● EXERCISE OBJECTIVE
Could you repeat the records below exactly, leaving the pictures out?

● DATA LISTING
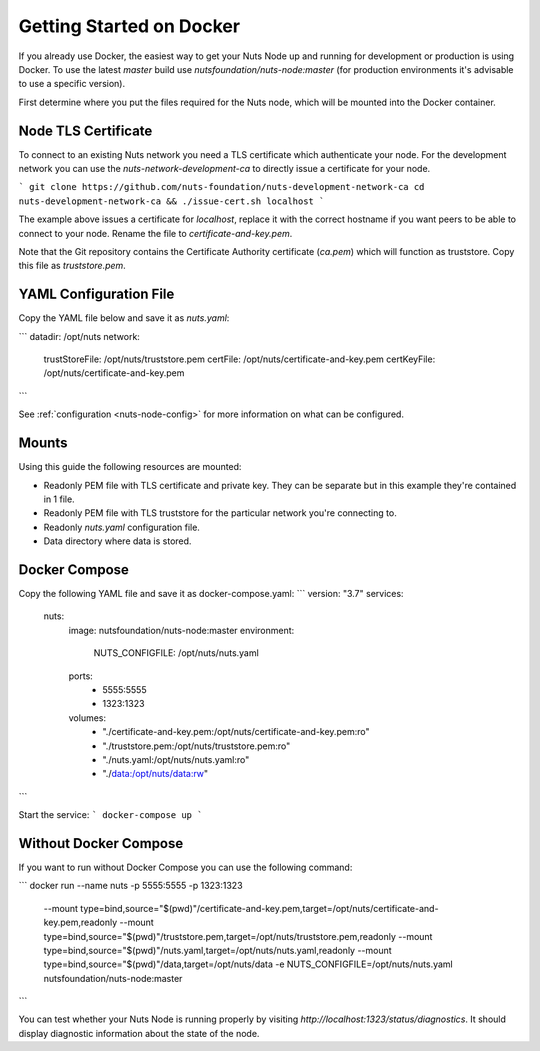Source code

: .. _running-docker:

Getting Started on Docker
#########################

If you already use Docker, the easiest way to get your Nuts Node up and running for development or production is
using Docker. To use the latest `master` build use `nutsfoundation/nuts-node:master` (for production environments
it's advisable to use a specific version).

First determine where you put the files required for the Nuts node, which will be mounted into the Docker container.

Node TLS Certificate
********************

To connect to an existing Nuts network you need a TLS certificate which authenticate your node. For the development network
you can use the `nuts-network-development-ca` to directly issue a certificate for your node.

```
git clone https://github.com/nuts-foundation/nuts-development-network-ca
cd nuts-development-network-ca && ./issue-cert.sh localhost
```

The example above issues a certificate for `localhost`, replace it with the correct hostname if you want peers to be able
to connect to your node. Rename the file to `certificate-and-key.pem`.

Note that the Git repository contains the Certificate Authority certificate (`ca.pem`) which will function as truststore.
Copy this file as `truststore.pem`.

YAML Configuration File
***********************

Copy the YAML file below and save it as `nuts.yaml`:

```
datadir: /opt/nuts
network:
  trustStoreFile: /opt/nuts/truststore.pem
  certFile: /opt/nuts/certificate-and-key.pem
  certKeyFile: /opt/nuts/certificate-and-key.pem
```

See :ref:`configuration <nuts-node-config>` for more information on what can be configured.

Mounts
******

Using this guide the following resources are mounted:

- Readonly PEM file with TLS certificate and private key. They can be separate but in this example they're contained in 1 file.
- Readonly PEM file with TLS truststore for the particular network you're connecting to.
- Readonly `nuts.yaml` configuration file.
- Data directory where data is stored.

Docker Compose
**************

Copy the following YAML file and save it as docker-compose.yaml:
```
version: "3.7"
services:
  nuts:
    image: nutsfoundation/nuts-node:master
    environment:
      NUTS_CONFIGFILE: /opt/nuts/nuts.yaml
    ports:
      - 5555:5555
      - 1323:1323
    volumes:
      - "./certificate-and-key.pem:/opt/nuts/certificate-and-key.pem:ro"
      - "./truststore.pem:/opt/nuts/truststore.pem:ro"
      - "./nuts.yaml:/opt/nuts/nuts.yaml:ro"
      - "./data:/opt/nuts/data:rw"
```

Start the service:
```
docker-compose up
```

Without Docker Compose
**********************

If you want to run without Docker Compose you can use the following command:

```
docker run --name nuts -p 5555:5555 -p 1323:1323 \
  --mount type=bind,source="$(pwd)"/certificate-and-key.pem,target=/opt/nuts/certificate-and-key.pem,readonly \
  --mount type=bind,source="$(pwd)"/truststore.pem,target=/opt/nuts/truststore.pem,readonly \
  --mount type=bind,source="$(pwd)"/nuts.yaml,target=/opt/nuts/nuts.yaml,readonly \
  --mount type=bind,source="$(pwd)"/data,target=/opt/nuts/data \
  -e NUTS_CONFIGFILE=/opt/nuts/nuts.yaml \
  nutsfoundation/nuts-node:master
```

You can test whether your Nuts Node is running properly by visiting `http://localhost:1323/status/diagnostics`. It should
display diagnostic information about the state of the node.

● EXERCISE OUTPUT
Source code

: .. _running-docker:

Getting Started on Docker
#########################

If you already use Docker, the easiest way to get your Nuts Node up and running for development or production is
using Docker. To use the latest `master` build use `nutsfoundation/nuts-node:master` (for production environments
it's advisable to use a specific version).

First determine where you put the files required for the Nuts node, which will be mounted into the Docker container.

Node TLS Certificate
********************

To connect to an existing Nuts network you need a TLS certificate which authenticate your node. For the development network
you can use the `nuts-network-development-ca` to directly issue a certificate for your node.

```
git clone https://github.com/nuts-foundation/nuts-development-network-ca
cd nuts-development-network-ca && ./issue-cert.sh localhost
```

The example above issues a certificate for `localhost`, replace it with the correct hostname if you want peers to be able
to connect to your node. Rename the file to `certificate-and-key.pem`.

Note that the Git repository contains the Certificate Authority certificate (`ca.pem`) which will function as truststore.
Copy this file as `truststore.pem`.

YAML Configuration File
***********************

Copy the YAML file below and save it as `nuts.yaml`:

```
datadir: /opt/nuts
network:
  trustStoreFile: /opt/nuts/truststore.pem
  certFile: /opt/nuts/certificate-and-key.pem
  certKeyFile: /opt/nuts/certificate-and-key.pem
```

See :ref:`configuration <nuts-node-config>` for more information on what can be configured.

Mounts
******

Using this guide the following resources are mounted:

- Readonly PEM file with TLS certificate and private key. They can be separate but in this example they're contained in 1 file.
- Readonly PEM file with TLS truststore for the particular network you're connecting to.
- Readonly `nuts.yaml` configuration file.
- Data directory where data is stored.

Docker Compose
**************

Copy the following YAML file and save it as docker-compose.yaml:
```
version: "3.7"
services:
  nuts:
    image: nutsfoundation/nuts-node:master
    environment:
      NUTS_CONFIGFILE: /opt/nuts/nuts.yaml
    ports:
      - 5555:5555
      - 1323:1323
    volumes:
      - "./certificate-and-key.pem:/opt/nuts/certificate-and-key.pem:ro"
      - "./truststore.pem:/opt/nuts/truststore.pem:ro"
      - "./nuts.yaml:/opt/nuts/nuts.yaml:ro"
      - "./data:/opt/nuts/data:rw"
```

Start the service:
```
docker-compose up
```

Without Docker Compose
**********************

If you want to run without Docker Compose you can use the following command:

```
docker run --name nuts -p 5555:5555 -p 1323:1323 \
  --mount type=bind,source="$(pwd)"/certificate-and-key.pem,target=/opt/nuts/certificate-and-key.pem,readonly \
  --mount type=bind,source="$(pwd)"/truststore.pem,target=/opt/nuts/truststore.pem,readonly \
  --mount type=bind,source="$(pwd)"/nuts.yaml,target=/opt/nuts/nuts.yaml,readonly \
  --mount type=bind,source="$(pwd)"/data,target=/opt/nuts/data \
  -e NUTS_CONFIGFILE=/opt/nuts/nuts.yaml \
  nutsfoundation/nuts-node:master
```

You can test whether your Nuts Node is running properly by visiting `http://localhost:1323/status/diagnostics`. It should
display diagnostic information about the state of the node.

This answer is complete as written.